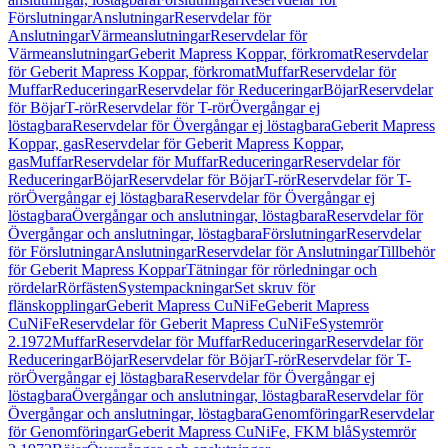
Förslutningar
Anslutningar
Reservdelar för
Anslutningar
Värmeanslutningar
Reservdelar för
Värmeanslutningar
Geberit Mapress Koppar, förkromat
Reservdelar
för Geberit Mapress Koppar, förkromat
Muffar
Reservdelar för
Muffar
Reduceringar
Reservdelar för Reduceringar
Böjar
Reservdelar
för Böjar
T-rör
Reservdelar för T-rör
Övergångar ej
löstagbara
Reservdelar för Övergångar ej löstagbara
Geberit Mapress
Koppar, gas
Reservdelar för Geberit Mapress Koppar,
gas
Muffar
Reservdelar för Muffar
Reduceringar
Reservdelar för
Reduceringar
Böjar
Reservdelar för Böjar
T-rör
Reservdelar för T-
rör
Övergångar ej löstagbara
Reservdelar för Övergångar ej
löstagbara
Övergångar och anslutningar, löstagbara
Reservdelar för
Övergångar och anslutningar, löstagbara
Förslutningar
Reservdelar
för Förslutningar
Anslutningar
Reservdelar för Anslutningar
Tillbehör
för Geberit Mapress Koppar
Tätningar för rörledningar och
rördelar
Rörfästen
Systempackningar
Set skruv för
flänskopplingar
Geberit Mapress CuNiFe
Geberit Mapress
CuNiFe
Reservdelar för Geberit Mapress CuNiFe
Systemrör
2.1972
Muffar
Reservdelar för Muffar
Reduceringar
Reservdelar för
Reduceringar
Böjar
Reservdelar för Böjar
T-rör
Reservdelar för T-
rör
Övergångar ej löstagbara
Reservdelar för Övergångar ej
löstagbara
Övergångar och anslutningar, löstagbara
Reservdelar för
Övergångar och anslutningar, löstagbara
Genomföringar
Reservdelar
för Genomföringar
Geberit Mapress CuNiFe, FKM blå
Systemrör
========
Your instructions ▸ Would you set down the listing exactly, omitting pictures?

Answer space ▸
Förslutningar
Anslutningar
Reservdelar för
Anslutningar
Värmeanslutningar
Reservdelar för
Värmeanslutningar
Geberit Mapress Koppar, förkromat
Reservdelar
för Geberit Mapress Koppar, förkromat
Muffar
Reservdelar för
Muffar
Reduceringar
Reservdelar för Reduceringar
Böjar
Reservdelar
för Böjar
T-rör
Reservdelar för T-rör
Övergångar ej
löstagbara
Reservdelar för Övergångar ej löstagbara
Geberit Mapress
Koppar, gas
Reservdelar för Geberit Mapress Koppar,
gas
Muffar
Reservdelar för Muffar
Reduceringar
Reservdelar för
Reduceringar
Böjar
Reservdelar för Böjar
T-rör
Reservdelar för T-
rör
Övergångar ej löstagbara
Reservdelar för Övergångar ej
löstagbara
Övergångar och anslutningar, löstagbara
Reservdelar för
Övergångar och anslutningar, löstagbara
Förslutningar
Reservdelar
för Förslutningar
Anslutningar
Reservdelar för Anslutningar
Tillbehör
för Geberit Mapress Koppar
Tätningar för rörledningar och
rördelar
Rörfästen
Systempackningar
Set skruv för
flänskopplingar
Geberit Mapress CuNiFe
Geberit Mapress
CuNiFe
Reservdelar för Geberit Mapress CuNiFe
Systemrör
2.1972
Muffar
Reservdelar för Muffar
Reduceringar
Reservdelar för
Reduceringar
Böjar
Reservdelar för Böjar
T-rör
Reservdelar för T-
rör
Övergångar ej löstagbara
Reservdelar för Övergångar ej
löstagbara
Övergångar och anslutningar, löstagbara
Reservdelar för
Övergångar och anslutningar, löstagbara
Genomföringar
Reservdelar
för Genomföringar
Geberit Mapress CuNiFe, FKM blå
Systemrör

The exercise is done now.